> _Quoted passage_
╔══
Danita Zanre posted <address@hidden>, excerpted below, 
on Tue, 01 Feb 2005 19:20:55 -0700:

> I work on the Novell support newsgroups, and have a bit of "FAQ"
> information in my signature - for those newsgroups this is considered
> acceptable :)
> 
> Is there a way to turn off the warning that my signature is longer than 4
> lines and some lines are longer than 80 characters (long URLs I guess).

No, not just from the configuration, anyway.  The PAN developers are
(rightly) quite proud of the fact that PAN is 100% GNKSA compliant.  GNKSA
says in part:

<quote>

14) Try to respect the 80-character line-length conventions

[]

It's also a good idea to warn the user if the article she is about to
post contains non-header lines longer than 80 characters.  The software
SHOULD NOT prevent the posting, but SHOULD ask whether the user wants to
re-edit or post anyway.

[]

15) Separate signatures correctly, and don't use excessive ones

[]

Hence, posting software SHOULD prevent the user from using excessively
long signatures, or at least warn the user against it.  A widely
accepted standard is the so-called McQuary limit: up to 4 lines, each up
to a maximum of 80 characters.

</quote>

PAN's development philosophy has always been that the GNKSA standards,
both the SHOULDs and the MUSTs, WILL be observed, in PAN as publicly and
officially distributed.  That's a non-negotiable for the publicly
distributed version.  Thus, while the warnings are just that, WARNINGS,
allowing one to ignore them and post anyway, the officially distributed
version does not and will not contain a way to disable those warnings.
╚══
> _Information shown_
╔══
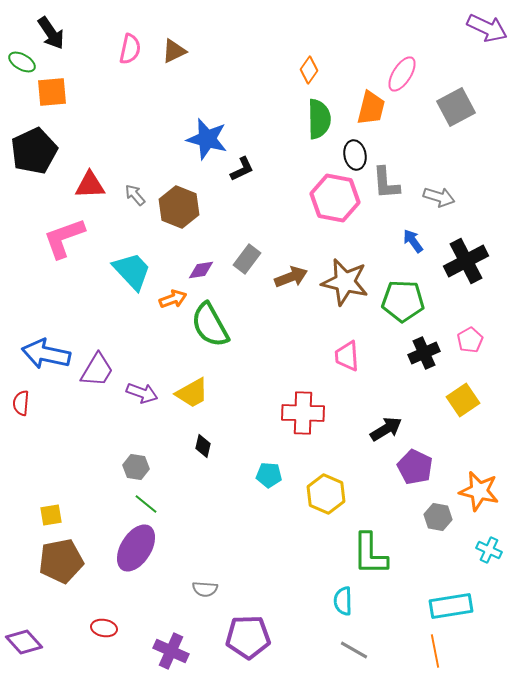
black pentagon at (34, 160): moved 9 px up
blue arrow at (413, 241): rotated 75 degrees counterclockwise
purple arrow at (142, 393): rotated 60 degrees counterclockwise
╚══
> _Job 1_
For the post about PAN's signature warnings, decide whether each statement agrees with it. Answer yes or no, and quote the words that decide it. (a) GNKSA calls for posting software to block any article that has lines longer than 80 characters. (b) The McQuary limit permits a signature of up to 4 lines, each no longer than 80 characters. (c) The officially distributed version of PAN lets users switch off the warnings.
> _Job 2_
Continue the post about PAN's signature warnings, starting after its last sentence.
The material that accompanies the text has no connection to it.

> _Final result 1_
(a) No: "The software SHOULD NOT prevent the posting, but SHOULD ask whether the user wants to re-edit or post anyway."
(b) Yes: "up to 4 lines, each up to a maximum of 80 characters."
(c) No: "the officially distributed version does not and will not contain a way to disable those warnings."

> _Final result 2_
That said, PAN is of course freedom software.  Source code is available,
and the user is empowered to make any changes (s)he wishes.  A user may
even choose to distribute so-modified works, provided the source to the
modification is also made available in accordance with the GPL v2 under
which PAN itself is licenced.  Thus, users who don't like the GNKSA
features may choose to disable them as they wish, in the source code
itself, and then recompile said code into a new binary executable. 
Charles has always encouraged this, and even helpfully pointed out at
times where in the source a specific function may be found so as to
disable it, if desired.

-- 
Duncan - List replies preferred.   No HTML msgs.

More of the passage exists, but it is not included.